Rex Tillerson, President Trump’s nominee for secretary of state, rightly lumped the Brotherhood alongside jihadist groups in his Senate confirmation hearing, saying “The demise of ISIS will also allow us to increase our attention on other agents of radical Islam like al Qaeda, the Muslim Brotherhood and certain elements within Iran.”

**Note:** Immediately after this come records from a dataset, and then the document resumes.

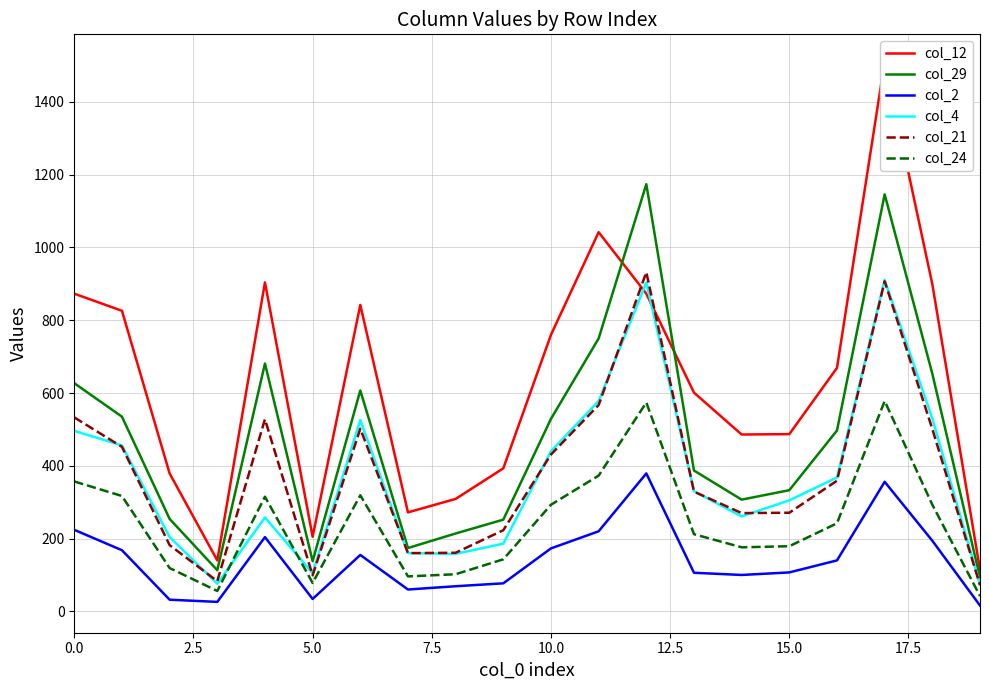

True or false: col_21 and col_2 cross at least once.

False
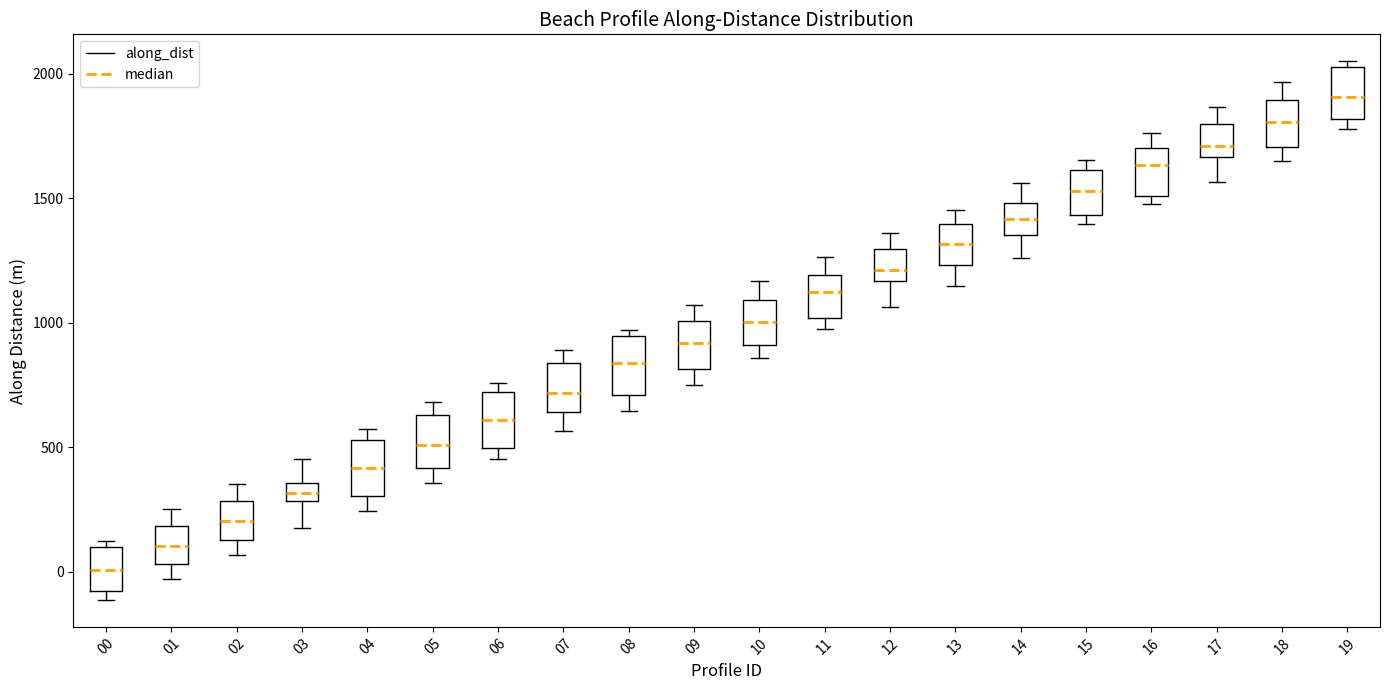

Where is the lower edge of the box at x = 08 on the y-axis? The values are not printed on the chart, so give them approximately, as read against the axis.

700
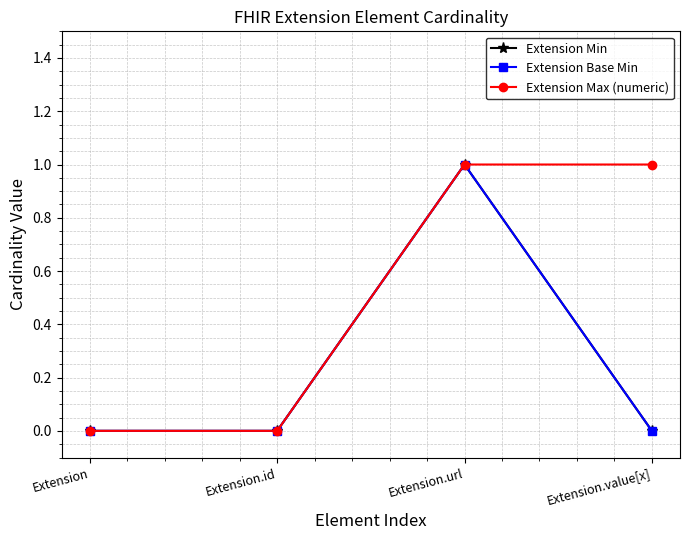

Which category has the highest value in the Extension Max (numeric) series?

Extension.url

Mr. Trofimov notes that the Brotherhood and its affiliates were “winning elections” in the wake of the Arab Spring, but this was hardly “across the Middle East” as he claims. The Brotherhood’s most celebrated triumph – the election Morsi as president of Egypt – was short-lived, precipitating the largest anti-terrorism protests in Middle East history. Islamists are great at whipping passions against this or that government, but even Muslims panic when Islamists are put in power.
Enough about the nonviolence and peacefulness of the Muslim Brotherhood, Mr. Trofimov. Given the Brotherhood’s ties to the vast majority of Sunni terrorist organizations in the world today, not blacklisting it is what’s really risky.
Cynthia Farahat is a fellow at the Middle East Forum and a columnist for the Egyptian daily Al-Maqal.